Both the line containing "La Vignasse (Saint-Marcet)" and the line containing "D2000 | D2400" belong to the span. Output exactly that span from the listing below, and nothing outside it.

## Extracted information
____________________

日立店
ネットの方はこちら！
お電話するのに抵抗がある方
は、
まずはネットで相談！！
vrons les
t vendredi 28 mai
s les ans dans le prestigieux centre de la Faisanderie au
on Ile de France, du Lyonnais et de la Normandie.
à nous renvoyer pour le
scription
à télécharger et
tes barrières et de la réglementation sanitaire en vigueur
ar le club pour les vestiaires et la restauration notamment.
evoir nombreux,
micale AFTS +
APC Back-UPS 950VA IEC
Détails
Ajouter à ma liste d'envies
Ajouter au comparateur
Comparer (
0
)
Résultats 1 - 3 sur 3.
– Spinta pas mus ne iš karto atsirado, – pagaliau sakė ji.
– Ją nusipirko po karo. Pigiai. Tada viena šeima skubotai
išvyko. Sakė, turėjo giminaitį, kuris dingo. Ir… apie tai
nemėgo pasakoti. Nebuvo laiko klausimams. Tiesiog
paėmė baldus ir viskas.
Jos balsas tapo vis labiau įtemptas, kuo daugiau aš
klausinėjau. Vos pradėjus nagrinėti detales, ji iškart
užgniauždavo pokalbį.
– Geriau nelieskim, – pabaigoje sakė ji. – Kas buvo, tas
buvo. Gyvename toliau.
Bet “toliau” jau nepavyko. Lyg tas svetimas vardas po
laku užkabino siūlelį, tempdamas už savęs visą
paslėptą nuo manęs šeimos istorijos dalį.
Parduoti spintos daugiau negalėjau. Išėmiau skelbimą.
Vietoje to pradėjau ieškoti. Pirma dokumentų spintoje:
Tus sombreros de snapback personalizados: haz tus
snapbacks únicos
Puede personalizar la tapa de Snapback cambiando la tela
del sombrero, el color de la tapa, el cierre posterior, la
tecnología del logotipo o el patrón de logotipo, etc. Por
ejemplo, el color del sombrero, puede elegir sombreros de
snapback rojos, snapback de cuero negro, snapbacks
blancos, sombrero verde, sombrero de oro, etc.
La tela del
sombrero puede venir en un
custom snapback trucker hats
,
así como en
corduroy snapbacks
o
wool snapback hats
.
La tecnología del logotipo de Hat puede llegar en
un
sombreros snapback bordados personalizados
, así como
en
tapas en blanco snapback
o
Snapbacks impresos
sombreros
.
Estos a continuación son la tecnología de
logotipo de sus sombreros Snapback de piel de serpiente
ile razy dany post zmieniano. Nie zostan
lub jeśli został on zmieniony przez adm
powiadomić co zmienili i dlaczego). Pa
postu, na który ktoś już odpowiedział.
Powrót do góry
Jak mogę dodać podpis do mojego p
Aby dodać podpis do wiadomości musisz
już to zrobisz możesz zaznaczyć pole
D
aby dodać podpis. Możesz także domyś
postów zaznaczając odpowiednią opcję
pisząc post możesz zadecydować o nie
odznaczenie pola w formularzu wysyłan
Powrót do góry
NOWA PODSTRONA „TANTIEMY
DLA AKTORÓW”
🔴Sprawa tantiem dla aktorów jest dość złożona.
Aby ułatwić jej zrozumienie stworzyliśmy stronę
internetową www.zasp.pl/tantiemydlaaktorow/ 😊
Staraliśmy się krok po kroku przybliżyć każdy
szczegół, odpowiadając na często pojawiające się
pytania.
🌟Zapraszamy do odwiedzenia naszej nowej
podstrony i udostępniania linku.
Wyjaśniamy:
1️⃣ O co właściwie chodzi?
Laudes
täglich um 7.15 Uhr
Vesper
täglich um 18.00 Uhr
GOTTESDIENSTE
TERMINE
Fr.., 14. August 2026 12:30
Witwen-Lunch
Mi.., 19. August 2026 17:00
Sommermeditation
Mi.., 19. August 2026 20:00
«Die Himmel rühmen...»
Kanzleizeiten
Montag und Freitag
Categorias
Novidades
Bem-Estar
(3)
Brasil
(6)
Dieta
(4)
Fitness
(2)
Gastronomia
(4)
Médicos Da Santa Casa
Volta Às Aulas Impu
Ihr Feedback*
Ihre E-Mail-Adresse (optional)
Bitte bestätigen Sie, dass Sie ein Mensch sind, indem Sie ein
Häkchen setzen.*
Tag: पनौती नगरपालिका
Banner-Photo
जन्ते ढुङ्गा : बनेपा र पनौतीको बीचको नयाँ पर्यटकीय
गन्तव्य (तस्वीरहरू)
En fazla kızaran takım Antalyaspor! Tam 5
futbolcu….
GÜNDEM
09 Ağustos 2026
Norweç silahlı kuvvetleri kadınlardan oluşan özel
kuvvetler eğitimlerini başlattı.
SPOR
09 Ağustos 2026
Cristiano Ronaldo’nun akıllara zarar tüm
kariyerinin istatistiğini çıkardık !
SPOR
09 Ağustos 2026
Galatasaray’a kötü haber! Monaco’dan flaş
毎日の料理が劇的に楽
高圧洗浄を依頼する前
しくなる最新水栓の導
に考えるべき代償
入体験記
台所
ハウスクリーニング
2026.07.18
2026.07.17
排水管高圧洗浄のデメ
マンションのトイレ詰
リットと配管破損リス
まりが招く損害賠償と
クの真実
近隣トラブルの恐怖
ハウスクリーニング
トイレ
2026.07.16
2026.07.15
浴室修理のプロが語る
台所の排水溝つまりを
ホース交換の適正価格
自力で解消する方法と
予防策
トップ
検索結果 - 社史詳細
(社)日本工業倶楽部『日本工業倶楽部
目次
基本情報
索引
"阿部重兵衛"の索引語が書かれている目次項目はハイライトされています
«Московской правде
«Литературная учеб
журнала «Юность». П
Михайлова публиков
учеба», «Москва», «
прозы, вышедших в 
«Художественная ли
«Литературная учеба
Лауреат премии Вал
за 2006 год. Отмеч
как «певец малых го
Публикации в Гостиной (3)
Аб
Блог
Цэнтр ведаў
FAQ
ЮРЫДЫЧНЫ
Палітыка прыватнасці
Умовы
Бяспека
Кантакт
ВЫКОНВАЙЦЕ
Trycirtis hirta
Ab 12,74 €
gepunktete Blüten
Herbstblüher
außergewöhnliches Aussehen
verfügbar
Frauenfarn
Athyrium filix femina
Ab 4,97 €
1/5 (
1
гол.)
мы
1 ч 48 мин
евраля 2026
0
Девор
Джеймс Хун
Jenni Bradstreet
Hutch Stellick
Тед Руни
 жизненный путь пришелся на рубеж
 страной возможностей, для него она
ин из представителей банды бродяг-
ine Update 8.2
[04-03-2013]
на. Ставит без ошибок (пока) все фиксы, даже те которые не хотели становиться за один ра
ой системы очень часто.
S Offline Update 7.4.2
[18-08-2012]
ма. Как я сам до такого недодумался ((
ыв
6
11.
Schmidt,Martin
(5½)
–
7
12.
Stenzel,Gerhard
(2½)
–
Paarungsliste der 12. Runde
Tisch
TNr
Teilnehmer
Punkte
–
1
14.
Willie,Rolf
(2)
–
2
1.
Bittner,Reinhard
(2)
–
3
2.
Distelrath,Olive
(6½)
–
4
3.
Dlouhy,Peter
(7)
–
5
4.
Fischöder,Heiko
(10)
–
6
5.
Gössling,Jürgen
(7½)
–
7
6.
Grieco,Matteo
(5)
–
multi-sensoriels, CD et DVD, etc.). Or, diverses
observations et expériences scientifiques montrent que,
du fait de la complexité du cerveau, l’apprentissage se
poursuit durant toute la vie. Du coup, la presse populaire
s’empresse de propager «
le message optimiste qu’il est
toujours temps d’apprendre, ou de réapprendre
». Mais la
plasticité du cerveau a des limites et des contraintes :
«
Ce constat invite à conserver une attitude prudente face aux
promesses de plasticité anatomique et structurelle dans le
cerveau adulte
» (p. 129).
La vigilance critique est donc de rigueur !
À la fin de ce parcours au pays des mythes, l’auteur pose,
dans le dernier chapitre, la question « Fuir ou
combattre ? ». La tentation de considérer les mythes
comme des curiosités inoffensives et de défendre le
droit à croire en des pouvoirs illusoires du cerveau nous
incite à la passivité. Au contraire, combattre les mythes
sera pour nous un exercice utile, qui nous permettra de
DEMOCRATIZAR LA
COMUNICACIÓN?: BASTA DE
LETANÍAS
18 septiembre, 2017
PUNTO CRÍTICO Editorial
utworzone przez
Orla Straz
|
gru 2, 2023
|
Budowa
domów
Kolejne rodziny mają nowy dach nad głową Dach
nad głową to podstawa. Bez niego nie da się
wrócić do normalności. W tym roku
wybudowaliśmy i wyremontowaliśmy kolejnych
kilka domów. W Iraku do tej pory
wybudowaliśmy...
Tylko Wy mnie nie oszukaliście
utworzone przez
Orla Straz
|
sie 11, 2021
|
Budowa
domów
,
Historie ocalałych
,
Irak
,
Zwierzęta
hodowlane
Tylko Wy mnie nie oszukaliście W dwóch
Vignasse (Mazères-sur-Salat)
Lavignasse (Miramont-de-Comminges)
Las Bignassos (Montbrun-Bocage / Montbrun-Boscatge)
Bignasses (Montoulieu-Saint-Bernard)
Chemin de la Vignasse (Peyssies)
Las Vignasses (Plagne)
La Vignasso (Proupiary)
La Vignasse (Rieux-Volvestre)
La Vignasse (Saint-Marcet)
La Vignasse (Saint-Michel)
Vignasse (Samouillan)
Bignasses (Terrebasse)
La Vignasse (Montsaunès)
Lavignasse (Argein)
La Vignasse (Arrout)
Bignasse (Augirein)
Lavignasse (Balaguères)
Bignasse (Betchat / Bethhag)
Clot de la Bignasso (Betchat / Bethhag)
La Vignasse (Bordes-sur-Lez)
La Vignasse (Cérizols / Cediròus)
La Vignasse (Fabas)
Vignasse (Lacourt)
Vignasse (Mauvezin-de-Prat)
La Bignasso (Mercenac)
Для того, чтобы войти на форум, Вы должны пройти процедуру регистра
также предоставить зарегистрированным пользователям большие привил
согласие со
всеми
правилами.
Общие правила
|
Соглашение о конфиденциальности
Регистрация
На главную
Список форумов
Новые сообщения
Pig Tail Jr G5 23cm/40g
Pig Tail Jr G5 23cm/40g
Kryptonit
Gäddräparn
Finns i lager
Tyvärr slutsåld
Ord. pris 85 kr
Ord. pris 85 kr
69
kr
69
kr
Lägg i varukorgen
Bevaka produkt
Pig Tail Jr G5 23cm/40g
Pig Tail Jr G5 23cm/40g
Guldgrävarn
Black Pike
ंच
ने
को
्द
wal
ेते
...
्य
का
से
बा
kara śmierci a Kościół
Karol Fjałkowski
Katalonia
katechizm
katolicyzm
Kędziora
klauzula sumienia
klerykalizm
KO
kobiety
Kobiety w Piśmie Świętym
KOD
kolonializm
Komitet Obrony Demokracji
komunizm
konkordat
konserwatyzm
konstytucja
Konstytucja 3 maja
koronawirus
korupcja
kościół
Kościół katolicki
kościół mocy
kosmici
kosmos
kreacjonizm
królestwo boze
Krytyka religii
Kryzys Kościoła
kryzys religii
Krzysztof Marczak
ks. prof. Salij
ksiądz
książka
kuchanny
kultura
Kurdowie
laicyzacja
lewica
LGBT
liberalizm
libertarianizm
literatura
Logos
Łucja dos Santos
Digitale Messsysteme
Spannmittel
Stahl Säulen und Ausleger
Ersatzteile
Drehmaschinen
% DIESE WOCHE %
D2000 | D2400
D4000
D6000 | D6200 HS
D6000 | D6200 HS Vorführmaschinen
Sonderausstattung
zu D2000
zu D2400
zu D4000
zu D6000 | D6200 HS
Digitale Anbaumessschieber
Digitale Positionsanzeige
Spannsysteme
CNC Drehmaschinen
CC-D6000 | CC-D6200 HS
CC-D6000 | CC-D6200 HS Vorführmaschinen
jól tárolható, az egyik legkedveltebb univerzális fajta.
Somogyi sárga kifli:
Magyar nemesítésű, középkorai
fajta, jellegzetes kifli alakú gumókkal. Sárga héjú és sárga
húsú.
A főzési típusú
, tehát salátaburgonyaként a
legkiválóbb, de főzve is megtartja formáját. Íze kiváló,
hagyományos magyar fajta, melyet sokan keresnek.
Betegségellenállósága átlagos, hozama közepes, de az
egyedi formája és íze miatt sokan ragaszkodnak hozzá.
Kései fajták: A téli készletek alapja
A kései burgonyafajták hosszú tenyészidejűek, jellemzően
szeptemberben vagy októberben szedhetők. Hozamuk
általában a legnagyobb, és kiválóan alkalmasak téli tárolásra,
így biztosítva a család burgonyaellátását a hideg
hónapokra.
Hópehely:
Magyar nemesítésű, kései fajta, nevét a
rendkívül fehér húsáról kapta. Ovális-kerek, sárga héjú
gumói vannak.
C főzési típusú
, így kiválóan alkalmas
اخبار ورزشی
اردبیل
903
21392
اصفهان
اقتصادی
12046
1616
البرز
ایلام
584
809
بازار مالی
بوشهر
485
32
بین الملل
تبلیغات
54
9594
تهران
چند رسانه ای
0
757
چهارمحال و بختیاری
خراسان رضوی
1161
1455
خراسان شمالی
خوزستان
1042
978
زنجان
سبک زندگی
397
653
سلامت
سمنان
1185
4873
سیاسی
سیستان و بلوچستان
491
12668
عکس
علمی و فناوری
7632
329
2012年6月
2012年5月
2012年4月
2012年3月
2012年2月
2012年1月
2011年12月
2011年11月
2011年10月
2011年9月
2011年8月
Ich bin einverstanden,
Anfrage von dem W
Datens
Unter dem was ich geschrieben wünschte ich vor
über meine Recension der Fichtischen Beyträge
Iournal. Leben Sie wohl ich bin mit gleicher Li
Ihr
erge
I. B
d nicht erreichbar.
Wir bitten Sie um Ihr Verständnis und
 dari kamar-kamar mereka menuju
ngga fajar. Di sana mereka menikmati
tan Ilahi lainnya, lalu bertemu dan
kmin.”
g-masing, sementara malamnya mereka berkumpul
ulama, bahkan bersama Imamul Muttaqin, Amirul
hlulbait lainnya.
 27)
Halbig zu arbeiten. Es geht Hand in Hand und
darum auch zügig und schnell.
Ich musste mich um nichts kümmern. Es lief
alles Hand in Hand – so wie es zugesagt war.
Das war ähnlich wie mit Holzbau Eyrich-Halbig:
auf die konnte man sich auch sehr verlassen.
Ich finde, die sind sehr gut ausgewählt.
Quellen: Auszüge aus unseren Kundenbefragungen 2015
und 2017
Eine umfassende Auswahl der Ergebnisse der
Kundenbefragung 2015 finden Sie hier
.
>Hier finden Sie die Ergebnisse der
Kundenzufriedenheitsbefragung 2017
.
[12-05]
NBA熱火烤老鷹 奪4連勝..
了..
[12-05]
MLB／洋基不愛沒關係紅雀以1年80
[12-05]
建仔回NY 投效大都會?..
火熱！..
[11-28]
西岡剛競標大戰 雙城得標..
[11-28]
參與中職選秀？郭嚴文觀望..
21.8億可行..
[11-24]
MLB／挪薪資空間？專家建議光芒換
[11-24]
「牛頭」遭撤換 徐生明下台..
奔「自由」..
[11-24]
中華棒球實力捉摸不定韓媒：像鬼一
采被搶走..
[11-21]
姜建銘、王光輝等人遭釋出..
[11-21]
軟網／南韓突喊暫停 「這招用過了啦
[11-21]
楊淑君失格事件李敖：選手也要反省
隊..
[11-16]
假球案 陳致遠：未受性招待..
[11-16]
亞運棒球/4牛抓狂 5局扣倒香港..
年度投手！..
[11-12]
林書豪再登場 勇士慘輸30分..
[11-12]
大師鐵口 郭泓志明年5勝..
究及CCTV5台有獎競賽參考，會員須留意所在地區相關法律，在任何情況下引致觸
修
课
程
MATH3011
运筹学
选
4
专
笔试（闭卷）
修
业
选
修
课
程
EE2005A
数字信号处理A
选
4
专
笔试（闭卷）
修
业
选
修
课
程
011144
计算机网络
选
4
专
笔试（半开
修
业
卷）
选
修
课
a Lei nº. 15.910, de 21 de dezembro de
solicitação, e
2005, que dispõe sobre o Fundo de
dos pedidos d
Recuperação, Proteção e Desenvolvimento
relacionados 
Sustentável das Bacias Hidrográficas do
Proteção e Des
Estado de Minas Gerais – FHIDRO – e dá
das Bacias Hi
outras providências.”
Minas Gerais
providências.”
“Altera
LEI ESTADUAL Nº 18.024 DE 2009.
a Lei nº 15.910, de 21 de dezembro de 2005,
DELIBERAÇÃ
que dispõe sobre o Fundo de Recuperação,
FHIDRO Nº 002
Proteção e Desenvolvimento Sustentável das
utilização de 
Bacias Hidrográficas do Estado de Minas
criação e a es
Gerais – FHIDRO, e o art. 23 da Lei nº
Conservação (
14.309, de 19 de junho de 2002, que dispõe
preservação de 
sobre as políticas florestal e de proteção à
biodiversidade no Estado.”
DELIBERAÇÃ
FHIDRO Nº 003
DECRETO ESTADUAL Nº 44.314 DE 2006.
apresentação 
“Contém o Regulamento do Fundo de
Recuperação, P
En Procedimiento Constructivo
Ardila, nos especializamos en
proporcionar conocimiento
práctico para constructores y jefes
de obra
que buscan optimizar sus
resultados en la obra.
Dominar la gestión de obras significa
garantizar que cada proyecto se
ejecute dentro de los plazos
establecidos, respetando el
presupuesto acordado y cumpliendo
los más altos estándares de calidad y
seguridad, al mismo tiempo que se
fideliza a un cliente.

____________________

## Written reply
La Vignasse (Saint-Marcet)
La Vignasse (Saint-Michel)
Vignasse (Samouillan)
Bignasses (Terrebasse)
La Vignasse (Montsaunès)
Lavignasse (Argein)
La Vignasse (Arrout)
Bignasse (Augirein)
Lavignasse (Balaguères)
Bignasse (Betchat / Bethhag)
Clot de la Bignasso (Betchat / Bethhag)
La Vignasse (Bordes-sur-Lez)
La Vignasse (Cérizols / Cediròus)
La Vignasse (Fabas)
Vignasse (Lacourt)
Vignasse (Mauvezin-de-Prat)
La Bignasso (Mercenac)
Для того, чтобы войти на форум, Вы должны пройти процедуру регистра
также предоставить зарегистрированным пользователям большие привил
согласие со
всеми
правилами.
Общие правила
|
Соглашение о конфиденциальности
Регистрация
На главную
Список форумов
Новые сообщения
Pig Tail Jr G5 23cm/40g
Pig Tail Jr G5 23cm/40g
Kryptonit
Gäddräparn
Finns i lager
Tyvärr slutsåld
Ord. pris 85 kr
Ord. pris 85 kr
69
kr
69
kr
Lägg i varukorgen
Bevaka produkt
Pig Tail Jr G5 23cm/40g
Pig Tail Jr G5 23cm/40g
Guldgrävarn
Black Pike
ंच
ने
को
्द
wal
ेते
...
्य
का
से
बा
kara śmierci a Kościół
Karol Fjałkowski
Katalonia
katechizm
katolicyzm
Kędziora
klauzula sumienia
klerykalizm
KO
kobiety
Kobiety w Piśmie Świętym
KOD
kolonializm
Komitet Obrony Demokracji
komunizm
konkordat
konserwatyzm
konstytucja
Konstytucja 3 maja
koronawirus
korupcja
kościół
Kościół katolicki
kościół mocy
kosmici
kosmos
kreacjonizm
królestwo boze
Krytyka religii
Kryzys Kościoła
kryzys religii
Krzysztof Marczak
ks. prof. Salij
ksiądz
książka
kuchanny
kultura
Kurdowie
laicyzacja
lewica
LGBT
liberalizm
libertarianizm
literatura
Logos
Łucja dos Santos
Digitale Messsysteme
Spannmittel
Stahl Säulen und Ausleger
Ersatzteile
Drehmaschinen
% DIESE WOCHE %
D2000 | D2400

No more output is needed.